What Training is Necessary
Forestry requires the services of three more or less distinct grades of workers—the professional forester, the forester ranger, and the forest guard. The professional forester handles the larger and more technical phases of forest management. He determines what the forest under his charge contains, how much it is worth, how fast it is growing, when and how it should be cut, what kinds of trees should be favored, and other questions of the same kind; and also exercises general supervision over the execution of whatever measures are decided upon. The forest ranger acts as a sort of semi-technical assistant to the professional forester. He does not need so thorough an education as the professional forester but must have sufficient technical knowledge to enable him to carry out intelligently the plans formulated by the latter.
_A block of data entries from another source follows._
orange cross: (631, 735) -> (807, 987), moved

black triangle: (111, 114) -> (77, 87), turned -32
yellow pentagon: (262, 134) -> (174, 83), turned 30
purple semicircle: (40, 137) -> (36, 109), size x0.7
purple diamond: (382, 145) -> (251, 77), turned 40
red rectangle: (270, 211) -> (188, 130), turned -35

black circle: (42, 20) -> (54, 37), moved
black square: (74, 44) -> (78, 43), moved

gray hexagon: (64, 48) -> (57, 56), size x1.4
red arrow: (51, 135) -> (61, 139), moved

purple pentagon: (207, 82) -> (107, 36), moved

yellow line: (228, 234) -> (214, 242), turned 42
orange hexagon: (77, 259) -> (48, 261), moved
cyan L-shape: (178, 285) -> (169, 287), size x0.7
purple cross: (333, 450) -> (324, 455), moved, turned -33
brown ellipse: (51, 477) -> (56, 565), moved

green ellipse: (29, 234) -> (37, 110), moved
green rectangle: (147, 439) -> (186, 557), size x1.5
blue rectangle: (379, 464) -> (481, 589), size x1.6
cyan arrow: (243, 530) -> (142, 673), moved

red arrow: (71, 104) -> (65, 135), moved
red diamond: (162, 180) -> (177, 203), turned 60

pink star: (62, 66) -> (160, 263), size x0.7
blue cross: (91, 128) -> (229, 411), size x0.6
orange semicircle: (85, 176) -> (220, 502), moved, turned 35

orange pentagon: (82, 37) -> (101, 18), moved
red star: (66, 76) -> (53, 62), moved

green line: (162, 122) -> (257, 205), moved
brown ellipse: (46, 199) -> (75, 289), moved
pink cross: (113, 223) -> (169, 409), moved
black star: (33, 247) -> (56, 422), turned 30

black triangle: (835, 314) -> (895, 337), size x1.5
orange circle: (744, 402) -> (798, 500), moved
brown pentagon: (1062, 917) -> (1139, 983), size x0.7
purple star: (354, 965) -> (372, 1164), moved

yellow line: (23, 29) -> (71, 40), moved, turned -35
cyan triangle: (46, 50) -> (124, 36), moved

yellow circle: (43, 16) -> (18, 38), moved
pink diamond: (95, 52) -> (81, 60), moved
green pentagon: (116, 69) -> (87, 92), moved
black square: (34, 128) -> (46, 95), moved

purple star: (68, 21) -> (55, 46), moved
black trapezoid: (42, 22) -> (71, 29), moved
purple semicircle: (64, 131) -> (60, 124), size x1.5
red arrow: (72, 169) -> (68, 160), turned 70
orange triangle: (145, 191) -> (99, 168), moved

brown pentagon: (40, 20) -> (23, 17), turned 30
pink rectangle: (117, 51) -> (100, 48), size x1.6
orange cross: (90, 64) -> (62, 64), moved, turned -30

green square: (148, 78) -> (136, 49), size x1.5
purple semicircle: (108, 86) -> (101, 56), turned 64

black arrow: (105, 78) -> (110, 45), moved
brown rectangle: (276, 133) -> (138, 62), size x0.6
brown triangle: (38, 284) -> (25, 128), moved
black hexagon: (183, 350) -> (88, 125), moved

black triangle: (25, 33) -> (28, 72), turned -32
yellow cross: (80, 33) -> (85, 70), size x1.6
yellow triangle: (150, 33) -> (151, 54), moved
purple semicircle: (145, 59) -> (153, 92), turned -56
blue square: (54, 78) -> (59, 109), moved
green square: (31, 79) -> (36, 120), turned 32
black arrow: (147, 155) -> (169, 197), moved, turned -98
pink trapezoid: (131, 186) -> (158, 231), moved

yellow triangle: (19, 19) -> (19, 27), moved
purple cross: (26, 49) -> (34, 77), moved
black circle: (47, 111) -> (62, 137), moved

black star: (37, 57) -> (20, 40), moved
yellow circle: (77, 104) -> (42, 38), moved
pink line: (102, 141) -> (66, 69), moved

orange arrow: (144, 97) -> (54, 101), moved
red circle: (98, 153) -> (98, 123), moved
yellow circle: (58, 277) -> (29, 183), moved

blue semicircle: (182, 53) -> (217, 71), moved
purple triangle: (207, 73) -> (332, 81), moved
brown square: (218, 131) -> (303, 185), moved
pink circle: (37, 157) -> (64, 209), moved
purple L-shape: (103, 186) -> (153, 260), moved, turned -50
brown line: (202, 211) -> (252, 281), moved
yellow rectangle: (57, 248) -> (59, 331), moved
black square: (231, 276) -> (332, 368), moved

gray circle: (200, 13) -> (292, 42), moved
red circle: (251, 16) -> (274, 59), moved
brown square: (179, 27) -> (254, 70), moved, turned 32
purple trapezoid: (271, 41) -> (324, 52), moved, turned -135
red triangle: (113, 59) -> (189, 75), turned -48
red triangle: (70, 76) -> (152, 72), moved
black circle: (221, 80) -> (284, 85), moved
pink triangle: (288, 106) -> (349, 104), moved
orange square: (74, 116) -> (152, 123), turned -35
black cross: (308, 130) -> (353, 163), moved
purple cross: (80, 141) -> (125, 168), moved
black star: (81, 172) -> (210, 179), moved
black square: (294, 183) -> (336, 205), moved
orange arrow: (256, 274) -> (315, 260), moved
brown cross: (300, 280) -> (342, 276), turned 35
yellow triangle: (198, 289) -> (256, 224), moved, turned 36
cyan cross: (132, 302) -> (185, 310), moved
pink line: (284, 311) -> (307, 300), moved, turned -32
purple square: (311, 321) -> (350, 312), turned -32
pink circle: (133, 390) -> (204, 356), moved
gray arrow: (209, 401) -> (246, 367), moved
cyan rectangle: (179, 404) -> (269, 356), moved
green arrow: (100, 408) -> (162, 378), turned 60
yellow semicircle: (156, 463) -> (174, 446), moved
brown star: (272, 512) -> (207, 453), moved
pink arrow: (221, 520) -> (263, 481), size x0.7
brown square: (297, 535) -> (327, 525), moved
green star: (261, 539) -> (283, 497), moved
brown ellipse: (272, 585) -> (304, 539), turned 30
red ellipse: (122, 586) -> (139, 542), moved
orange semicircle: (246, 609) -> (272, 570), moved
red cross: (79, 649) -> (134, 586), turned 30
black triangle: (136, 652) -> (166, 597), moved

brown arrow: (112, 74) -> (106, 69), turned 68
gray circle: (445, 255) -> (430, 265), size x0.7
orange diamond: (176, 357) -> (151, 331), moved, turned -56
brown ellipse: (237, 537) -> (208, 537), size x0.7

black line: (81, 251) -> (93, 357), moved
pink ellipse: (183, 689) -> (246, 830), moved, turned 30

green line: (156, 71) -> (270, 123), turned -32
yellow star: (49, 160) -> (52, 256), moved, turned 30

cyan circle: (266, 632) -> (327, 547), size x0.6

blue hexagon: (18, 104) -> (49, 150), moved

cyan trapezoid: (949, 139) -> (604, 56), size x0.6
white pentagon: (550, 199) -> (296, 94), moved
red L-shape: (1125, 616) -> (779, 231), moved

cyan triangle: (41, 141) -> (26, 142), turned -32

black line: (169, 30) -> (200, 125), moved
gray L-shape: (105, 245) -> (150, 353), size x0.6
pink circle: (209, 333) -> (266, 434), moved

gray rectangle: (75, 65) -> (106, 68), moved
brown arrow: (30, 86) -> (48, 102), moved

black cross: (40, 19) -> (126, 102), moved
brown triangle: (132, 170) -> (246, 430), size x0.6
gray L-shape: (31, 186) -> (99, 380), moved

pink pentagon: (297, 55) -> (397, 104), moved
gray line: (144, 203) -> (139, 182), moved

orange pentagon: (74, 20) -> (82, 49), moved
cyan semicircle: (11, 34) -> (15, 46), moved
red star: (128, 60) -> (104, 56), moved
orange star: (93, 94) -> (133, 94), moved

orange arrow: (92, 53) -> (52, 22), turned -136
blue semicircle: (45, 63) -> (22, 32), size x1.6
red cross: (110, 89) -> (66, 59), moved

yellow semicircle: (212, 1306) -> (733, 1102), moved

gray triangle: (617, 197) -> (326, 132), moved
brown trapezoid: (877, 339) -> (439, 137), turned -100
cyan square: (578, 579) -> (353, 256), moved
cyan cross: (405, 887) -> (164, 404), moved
His work is to a large extent “practical” and involves the routine of fire protection and fire fighting, marking the trees to be removed in timber sales, scaling the felled logs, handling planting operations, surveying, building trails, running telephone lines, and doing other work connected with the administration of the forest. The forest guard is ordinarily a non-technical assistant who helps the forest ranger in those aspects of his work which require little or no knowledge of forestry. Forest guards are frequently appointed for short periods only to help the regular force during the busy season and particularly in the work of fire protection and fire fighting. Previous experience in the woods or in similar occupations such as lumbering and surveying constitutes a valuable, but not essential, preliminary training for foresters of all grades.
Twenty-five years ago the professional forester was almost unknown in this country and there was not a single educational institution at which he could secure the necessary training. To-day the profession is well recognized and there are more than 20 schools offering instruction of a grade similar to that required of civil engineers, doctors, lawyers, ministers, and other professional men. As a basis for the more technical phases of his education the man who desires to become a professional forester must have had courses of collegiate grade in botany, geology, organic chemistry, mathematics through trigonometry, plane surveying, mechanical drawing, economics, and either French or German, or preferably both. With these as a foundation he is ready to go ahead with the technical subjects such as dendrology, silvics, silviculture, forest mensuration, forest valuation, forest management, and forest regulation. Obviously a comprehensive training of this sort can not be obtained with less than four years of collegiate work, at least two of which must be devoted almost entirely to professional forestry subjects. If a man has already had a college education, however, he can readily prepare himself for the profession by two years of post-graduate work. The degree of bachelor of science in forestry is usually given on the completion of a four-year professional course, and of master of science in forestry, or master of forestry, on the completion of a five-year professional course or of two years of postgraduate work following four years of regular college work.